Accident mortel du travail : le cabinet obtient une indemnisation de plus de 50.000 euros au titre du préjudice d’affection pour la femme et le fils de la victime

CIVI, Tribunal judiciaire de Valence, 19 novembre 2020

Le 19 novembre 2020, la commission d’indemnisation des victimes d’infraction de Valence a statué en faveur d’une mère et de son fils, ayants droit d’une victime d’un accident mortel du travail survenu en juin 2017.

Le jour de l’accident, Monsieur B., chauffeur-livreur, était chargé de livrer 5 plaques de tôle de 1,5m sur 3m, d’une masse totale de 1440 kilogrammes. Cependant, alors qu’un salarié d’une autre société déchargeait les plaques de la remorque du camion, l’une des élingues en tissu cédait, entraînant la chute du chargement sur Monsieur B. qui décédait sur les lieux.

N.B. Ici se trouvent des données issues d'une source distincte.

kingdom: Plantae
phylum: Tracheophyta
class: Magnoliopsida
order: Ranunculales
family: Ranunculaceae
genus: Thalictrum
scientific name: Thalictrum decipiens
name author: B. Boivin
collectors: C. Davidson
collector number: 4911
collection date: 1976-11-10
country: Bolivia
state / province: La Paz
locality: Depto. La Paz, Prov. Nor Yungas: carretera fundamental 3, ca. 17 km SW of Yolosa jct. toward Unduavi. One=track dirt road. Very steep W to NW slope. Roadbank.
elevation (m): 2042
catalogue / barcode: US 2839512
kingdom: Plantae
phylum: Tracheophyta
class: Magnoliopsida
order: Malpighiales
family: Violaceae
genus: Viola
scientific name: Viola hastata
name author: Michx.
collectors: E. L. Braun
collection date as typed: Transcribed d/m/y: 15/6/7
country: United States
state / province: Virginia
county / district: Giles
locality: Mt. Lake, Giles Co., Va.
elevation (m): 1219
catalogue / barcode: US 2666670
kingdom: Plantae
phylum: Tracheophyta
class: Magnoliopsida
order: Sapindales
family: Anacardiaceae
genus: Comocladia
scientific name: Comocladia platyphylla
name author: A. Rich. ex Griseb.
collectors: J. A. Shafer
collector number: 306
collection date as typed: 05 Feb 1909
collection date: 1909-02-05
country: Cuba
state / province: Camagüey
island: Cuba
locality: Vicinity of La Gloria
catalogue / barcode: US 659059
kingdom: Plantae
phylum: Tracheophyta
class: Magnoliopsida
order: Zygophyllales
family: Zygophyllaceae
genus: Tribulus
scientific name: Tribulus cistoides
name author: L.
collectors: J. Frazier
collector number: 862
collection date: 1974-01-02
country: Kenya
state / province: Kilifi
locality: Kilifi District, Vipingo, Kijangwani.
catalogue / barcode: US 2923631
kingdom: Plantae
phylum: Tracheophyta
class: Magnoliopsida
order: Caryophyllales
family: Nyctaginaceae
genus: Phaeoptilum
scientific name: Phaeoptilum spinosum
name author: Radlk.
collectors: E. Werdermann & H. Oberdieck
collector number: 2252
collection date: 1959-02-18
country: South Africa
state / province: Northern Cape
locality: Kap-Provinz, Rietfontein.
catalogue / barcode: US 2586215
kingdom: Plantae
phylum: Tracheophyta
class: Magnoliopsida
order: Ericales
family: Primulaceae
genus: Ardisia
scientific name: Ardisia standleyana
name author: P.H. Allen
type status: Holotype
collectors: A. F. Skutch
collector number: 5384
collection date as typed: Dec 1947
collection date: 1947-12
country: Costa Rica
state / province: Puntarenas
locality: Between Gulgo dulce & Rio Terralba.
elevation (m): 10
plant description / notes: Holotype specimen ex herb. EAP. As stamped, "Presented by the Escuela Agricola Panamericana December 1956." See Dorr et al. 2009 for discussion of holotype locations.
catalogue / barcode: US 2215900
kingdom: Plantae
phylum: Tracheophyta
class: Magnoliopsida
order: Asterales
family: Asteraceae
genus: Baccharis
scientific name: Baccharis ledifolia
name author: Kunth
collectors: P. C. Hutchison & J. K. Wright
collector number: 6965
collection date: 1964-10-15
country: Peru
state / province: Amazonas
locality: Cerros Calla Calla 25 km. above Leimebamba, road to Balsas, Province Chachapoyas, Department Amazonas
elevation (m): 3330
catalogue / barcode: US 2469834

Il ressortait de l’enquête que les élingues utilisées pour le déchargement n’étaient pas adaptées et insuffisamment protégées contre l’usure, caractérisant ainsi le manquement à une obligation de prudence ou de sécurité de la société.

La femme et le fils de la victime, à la suite d’une procédure pénale devant le tribunal correctionnel devant l’employeur de l’autre salarié, avaient été déboutés de leur demande d’indemnisation sur le fondement du préjudice d’affection au motif que leur action relevait de la compétence exclusive du tribunal des affaires de la sécurité sociale, alors exclusivement compétent pour statuer sur les questions d’indemnisation d’accident du travail.

Le cabinet a été saisi sur l’appel de cette décision.

La chambre des appels correctionnels ayant tardé à fixer ce dossier, le cabinet a décidé de lancer en parallèle une action devant la commission d’indemnisation des victimes d’infraction afin de voir cette mère et son fils indemnisés de leurs préjudices, le décès de leur père et mari datant désormais de près de trois ans.

Le fonds de garantie des victimes d’actes de terrorisme et d’autres infractions avait soulevé l’irrecevabilité de l’action de Madame C. et de son fils au motif que, une nouvelle fois, le tribunal des affaires de la sécurité sociale serait exclusivement compétent.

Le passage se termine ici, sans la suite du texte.